Both of those players will begin camp behind returning players Alize’ Mack, Cole Kmet, Nic Weishar, and Brock Wright.

Projection: I would imagine that Tremble will spend the season gaining weight and learning the nuances of football at this level and will redshirt, as the Irish have four experienced athletes ahead of him.


From a physical standpoint, Takacs (6-foot-6, 245 pounds) can get on the field today and hold his own with the Notre Dame veterans. However, he did miss the spring due to injury, so that may set him back from a learning curve perspective. However, what Takacs can do immediately is block, which helps his cause in getting on the field.

“George has spent a little more time with his hand on the ground,” Long said on National Signing Day.

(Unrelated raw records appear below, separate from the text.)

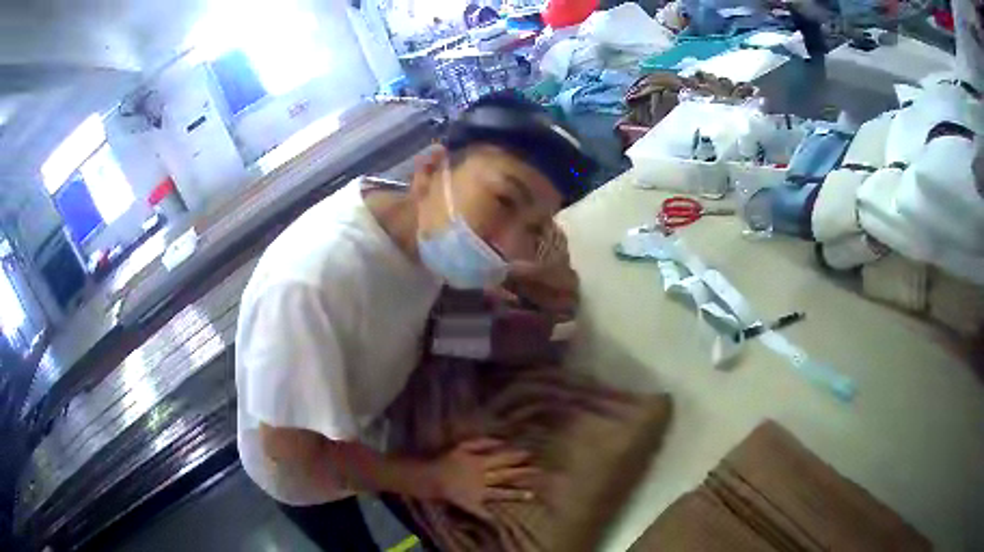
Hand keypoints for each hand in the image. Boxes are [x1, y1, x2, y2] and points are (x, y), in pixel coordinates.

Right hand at [431, 438, 539, 519]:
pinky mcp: (469, 504)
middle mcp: (480, 477)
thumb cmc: (442, 459)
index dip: (516, 456)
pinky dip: (491, 516)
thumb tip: (500, 441)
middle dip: (522, 473)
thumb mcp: (461, 446)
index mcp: (478, 462)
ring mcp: (476, 492)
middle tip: (540, 472)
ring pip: (499, 493)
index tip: (531, 454)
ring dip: (515, 494)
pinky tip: (503, 519)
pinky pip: (482, 511)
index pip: (502, 458)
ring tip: (531, 495)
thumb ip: (481, 442)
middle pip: (504, 475)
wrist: (424, 476)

A year ago, Long utilized sophomore Brock Wright in 11 games, but mostly as a blocker (fullback, if you will) in the offensive backfield in close-yardage situations. That same role could be handed to Takacs this season.

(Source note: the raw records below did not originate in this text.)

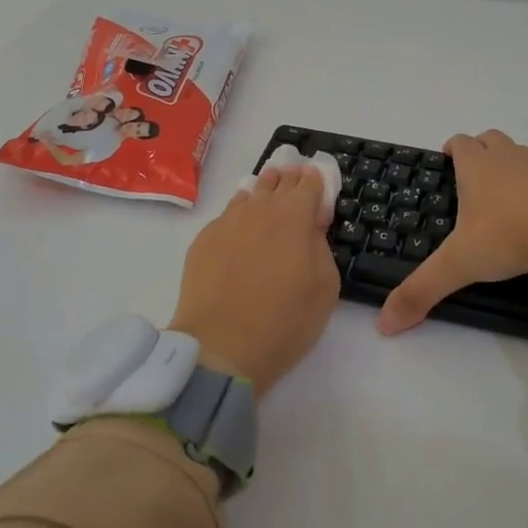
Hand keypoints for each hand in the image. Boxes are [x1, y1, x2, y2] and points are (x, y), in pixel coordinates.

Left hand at [169, 163, 339, 393]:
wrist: (220, 347)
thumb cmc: (285, 321)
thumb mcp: (325, 286)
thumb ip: (321, 246)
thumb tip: (312, 224)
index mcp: (294, 215)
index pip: (309, 183)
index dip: (316, 180)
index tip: (318, 182)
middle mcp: (259, 209)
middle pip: (277, 181)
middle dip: (289, 179)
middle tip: (294, 181)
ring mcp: (227, 222)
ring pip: (248, 194)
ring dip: (262, 192)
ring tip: (268, 195)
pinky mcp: (203, 240)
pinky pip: (226, 216)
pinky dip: (239, 215)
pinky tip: (241, 227)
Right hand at [378, 130, 527, 333]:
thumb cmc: (511, 234)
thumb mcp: (461, 264)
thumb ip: (423, 290)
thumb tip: (384, 323)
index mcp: (478, 167)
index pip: (460, 143)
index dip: (452, 149)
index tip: (447, 159)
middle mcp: (511, 158)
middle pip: (491, 140)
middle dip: (482, 152)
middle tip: (475, 178)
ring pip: (523, 156)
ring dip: (515, 169)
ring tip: (511, 201)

Despite his prominence as a blocker, Long said that as a senior in high school, Takacs began to expand his game outward to develop his “ball skills.”

“The good thing that I got to see this year with George was that he was split out wide and did a lot of good things in the passing game,” Long said.

Projection: I would assume due to his early enrolling, his physical maturity and the fact that he can block well, all of those traits will help Takacs get on the field this season and he will not redshirt.